Simon Schleicher is going to present his collaborative research on “Form-finding and Design Potentials of Bending-active Plate Structures” at this year Design Modelling Symposium in Copenhagen 09/30/2015. For more information please visit https://www.design-modelling-symposium.de or check the conference book on “Modelling Behaviour” http://goo.gl/anVVih.

Schleicher, S., Rastetter, A., La Magna, R., Schönbrunner, A., Haberbosch, N., Knippers, J. (2015). Form-finding and Design Potentials of Bending-active Plate Structures, In: Modelling Behaviour, Design Modelling Symposium 2015, Ed. by Thomsen, M.R. et al., Springer, ISBN: 978-3-319-24206-4

Talk @MRS Conference in SF

Upcoming presentation at the MRS Conference on “Adaptive Architecture and Programmable Matter” in SF. Stop by if you are around. My presentation will be on Wednesday, April 8th at 2:30pm. Looking forward to seeing you there.

Student Presentation at Berkeley Circus 2015

Congratulations to my seminar students Jianjia, Yawen, Dairan, Shima, Eleanna, Kyle, and Andrew for presenting their exciting work at this years Berkeley Circus!

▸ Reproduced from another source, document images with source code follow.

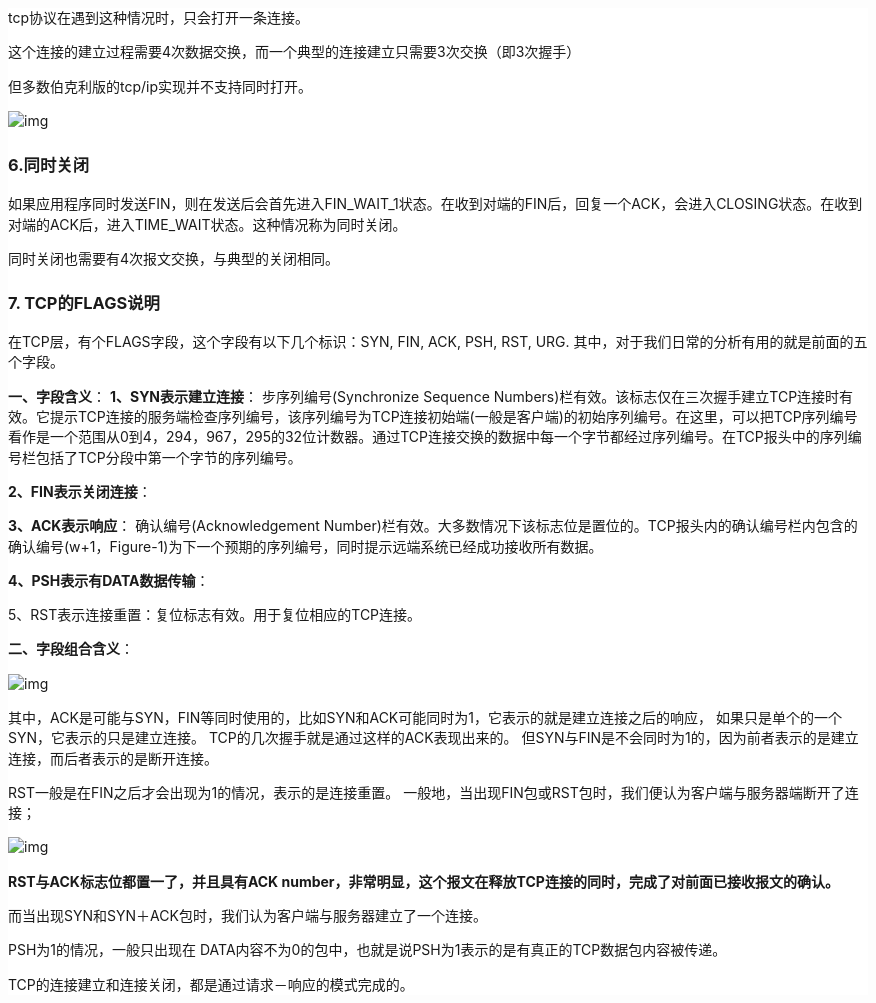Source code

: tcp协议在遇到这种情况时，只会打开一条连接。

这个连接的建立过程需要4次数据交换，而一个典型的连接建立只需要3次交换（即3次握手）

但多数伯克利版的tcp/ip实现并不支持同时打开。

![img](https://pic1.zhimg.com/80/v2-76b1093a6224a27b3b00107d7dcab3b8_720w.webp)

### **6.同时关闭**

如果应用程序同时发送FIN，则在发送后会首先进入FIN_WAIT_1状态。在收到对端的FIN后，回复一个ACK，会进入CLOSING状态。在收到对端的ACK后，进入TIME_WAIT状态。这种情况称为同时关闭。

同时关闭也需要有4次报文交换，与典型的关闭相同。

### **7. TCP的FLAGS说明**

在TCP层，有个FLAGS字段，这个字段有以下几个标识：SYN, FIN, ACK, PSH, RST, URG.
其中，对于我们日常的分析有用的就是前面的五个字段。

**一、字段含义**：
**1、SYN表示建立连接**：
步序列编号(Synchronize Sequence Numbers)栏有效。该标志仅在三次握手建立TCP连接时有效。它提示TCP连接的服务端检查序列编号，该序列编号为TCP连接初始端(一般是客户端)的初始序列编号。在这里，可以把TCP序列编号看作是一个范围从0到4，294，967，295的32位计数器。通过TCP连接交换的数据中每一个字节都经过序列编号。在TCP报头中的序列编号栏包括了TCP分段中第一个字节的序列编号。

**2、FIN表示关闭连接**：

**3、ACK表示响应**：
确认编号(Acknowledgement Number)栏有效。大多数情况下该标志位是置位的。TCP报头内的确认编号栏内包含的确认编号(w+1，Figure-1)为下一个预期的序列编号，同时提示远端系统已经成功接收所有数据。

**4、PSH表示有DATA数据传输**：

5、RST表示连接重置：复位标志有效。用于复位相应的TCP连接。

**二、字段组合含义**：

![img](https://pic1.zhimg.com/80/v2-9a6b838c32270ca3255100a78d022ea8_720w.webp)

其中，ACK是可能与SYN，FIN等同时使用的，比如SYN和ACK可能同时为1，它表示的就是建立连接之后的响应，
如果只是单个的一个SYN，它表示的只是建立连接。
TCP的几次握手就是通过这样的ACK表现出来的。
但SYN与FIN是不会同时为1的，因为前者表示的是建立连接，而后者表示的是断开连接。

RST一般是在FIN之后才会出现为1的情况，表示的是连接重置。
一般地，当出现FIN包或RST包时，我们便认为客户端与服务器端断开了连接；

![img](https://pic4.zhimg.com/80/v2-c1b1a6f08bc39ba2cb18557cb3ed98a3_720w.webp)

**RST与ACK标志位都置一了，并且具有ACK number，非常明显，这个报文在释放TCP连接的同时，完成了对前面已接收报文的确认。**

而当出现SYN和SYN＋ACK包时，我们认为客户端与服务器建立了一个连接。

PSH为1的情况，一般只出现在 DATA内容不为0的包中，也就是说PSH为1表示的是有真正的TCP数据包内容被传递。

TCP的连接建立和连接关闭，都是通过请求－响应的模式完成的。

And special thanks to our Distinguished Visiting Fellows Mary Comerio, Stefanie Hickl, Caitlin Brostrom, Mauricio Soto, Björn Hartmann, Guy Morrow, and David Friedman for your inspiring and constructive feedback, we will definitely build up on it for this semester’s “Bending and Folding Structures 2” seminar.

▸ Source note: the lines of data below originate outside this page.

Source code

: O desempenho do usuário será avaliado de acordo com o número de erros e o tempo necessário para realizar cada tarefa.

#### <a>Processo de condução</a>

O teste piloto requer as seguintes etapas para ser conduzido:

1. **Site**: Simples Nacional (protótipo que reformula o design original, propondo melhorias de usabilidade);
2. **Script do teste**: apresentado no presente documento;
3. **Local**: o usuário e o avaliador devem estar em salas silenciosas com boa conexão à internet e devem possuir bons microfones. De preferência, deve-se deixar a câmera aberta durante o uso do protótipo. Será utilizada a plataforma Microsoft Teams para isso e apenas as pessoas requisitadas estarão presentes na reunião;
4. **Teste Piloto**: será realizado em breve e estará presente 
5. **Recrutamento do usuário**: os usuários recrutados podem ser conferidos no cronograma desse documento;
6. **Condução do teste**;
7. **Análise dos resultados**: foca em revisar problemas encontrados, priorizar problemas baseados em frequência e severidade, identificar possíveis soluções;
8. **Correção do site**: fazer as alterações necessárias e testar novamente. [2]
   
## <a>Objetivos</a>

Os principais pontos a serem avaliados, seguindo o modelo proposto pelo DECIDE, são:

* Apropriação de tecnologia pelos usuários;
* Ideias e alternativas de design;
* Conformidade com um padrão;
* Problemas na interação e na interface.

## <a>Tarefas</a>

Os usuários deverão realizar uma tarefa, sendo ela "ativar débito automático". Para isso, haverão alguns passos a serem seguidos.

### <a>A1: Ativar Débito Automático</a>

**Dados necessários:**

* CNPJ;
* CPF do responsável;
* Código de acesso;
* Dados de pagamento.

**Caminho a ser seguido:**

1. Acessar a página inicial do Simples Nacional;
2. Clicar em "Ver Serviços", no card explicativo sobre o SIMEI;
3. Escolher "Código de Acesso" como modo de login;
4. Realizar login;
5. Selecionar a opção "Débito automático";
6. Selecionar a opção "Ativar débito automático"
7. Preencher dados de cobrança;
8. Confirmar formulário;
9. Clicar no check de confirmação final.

Lecture at Berkeley Circus 2015

If you happen to be near the College of Environmental Design (CED) on March 6th, stop by the Berkeley Circus. It will be a great opportunity to see current work of students and faculty. In addition, I will be giving a lecture at 12pm in room 104 Wurster Hall.

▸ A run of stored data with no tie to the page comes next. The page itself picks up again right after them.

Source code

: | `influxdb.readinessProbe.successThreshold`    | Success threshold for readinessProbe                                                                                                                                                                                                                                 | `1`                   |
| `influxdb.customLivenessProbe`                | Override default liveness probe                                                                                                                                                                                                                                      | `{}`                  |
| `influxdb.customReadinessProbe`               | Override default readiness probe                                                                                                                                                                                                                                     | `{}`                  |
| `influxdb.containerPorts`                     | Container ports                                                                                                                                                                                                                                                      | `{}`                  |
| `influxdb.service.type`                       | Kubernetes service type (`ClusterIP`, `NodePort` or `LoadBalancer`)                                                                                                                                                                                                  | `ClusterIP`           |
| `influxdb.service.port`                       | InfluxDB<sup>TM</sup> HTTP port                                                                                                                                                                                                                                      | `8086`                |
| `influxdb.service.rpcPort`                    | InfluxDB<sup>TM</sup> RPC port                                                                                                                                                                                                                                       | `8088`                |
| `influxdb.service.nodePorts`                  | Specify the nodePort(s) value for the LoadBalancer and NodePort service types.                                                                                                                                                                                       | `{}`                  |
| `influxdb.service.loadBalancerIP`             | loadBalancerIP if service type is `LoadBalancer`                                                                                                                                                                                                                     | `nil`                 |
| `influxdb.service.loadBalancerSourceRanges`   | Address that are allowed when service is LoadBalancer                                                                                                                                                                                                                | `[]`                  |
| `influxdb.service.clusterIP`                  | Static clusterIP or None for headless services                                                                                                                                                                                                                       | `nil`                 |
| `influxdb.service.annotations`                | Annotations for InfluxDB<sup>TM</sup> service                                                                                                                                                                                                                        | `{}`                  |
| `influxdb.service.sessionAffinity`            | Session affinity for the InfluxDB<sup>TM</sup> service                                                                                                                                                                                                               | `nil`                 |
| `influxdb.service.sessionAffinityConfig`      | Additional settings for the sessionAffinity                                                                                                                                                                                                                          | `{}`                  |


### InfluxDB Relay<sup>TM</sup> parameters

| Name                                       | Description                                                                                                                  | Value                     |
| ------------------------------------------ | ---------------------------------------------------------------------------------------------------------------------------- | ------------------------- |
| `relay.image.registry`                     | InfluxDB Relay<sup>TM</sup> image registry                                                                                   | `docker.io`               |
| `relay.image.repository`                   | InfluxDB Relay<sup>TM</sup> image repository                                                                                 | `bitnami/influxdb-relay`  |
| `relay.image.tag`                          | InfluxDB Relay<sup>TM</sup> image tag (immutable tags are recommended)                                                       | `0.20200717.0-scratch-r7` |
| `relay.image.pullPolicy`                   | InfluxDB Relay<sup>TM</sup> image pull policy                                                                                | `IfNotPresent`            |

For more information visit the official website.


Course at UC Berkeley – Bending and Folding Structures 2

This follow-up course continues in explorations of the formal and structural possibilities of designing bending and folding structures. The flexural mechanisms and bending-active plate constructions that we envisioned during the winter semester will be pushed to the next level by developing a more holistic design approach, which aims to ensure their feasibility and practical implementation. This time, the class will have a closer look at topics like material bending, construction detailing, digital fabrication and assembly of elastically bent and curved-folded structures. We want to find out how these aspects could positively affect the functional­ morphological relationships that we discovered in our previously developed design proposals. The aim is to bundle different levels of information and to integrate this knowledge into one informed design framework. Once again, we will be using digital simulation tools like Kangaroo Physics and Sofistik® to playfully form-find and systematically optimize our structures. Additionally, we will pay particular attention to the structure’s unique material properties and fabrication constraints. We want to explore, for example, the possibility to control and gear the global deformation of a plate structure by superimposing a compliant texture that can adjust the structure’s flexibility locally. In this context, various manufacturing techniques could be used to generate differentiated structural patterns that have the power to affect the structure’s global and local compliance by creating zones of higher, lower, or even adaptable stiffness. The final goal for this class will be to show that our initial ideas for novel bending and folding structures can be pushed in scale to the size of functional mock-ups and larger scale demonstrations. The class is open for students who have already attended the previous course and are eager to further develop their ideas as well as to new students who are interested in technical implementation and digital fabrication.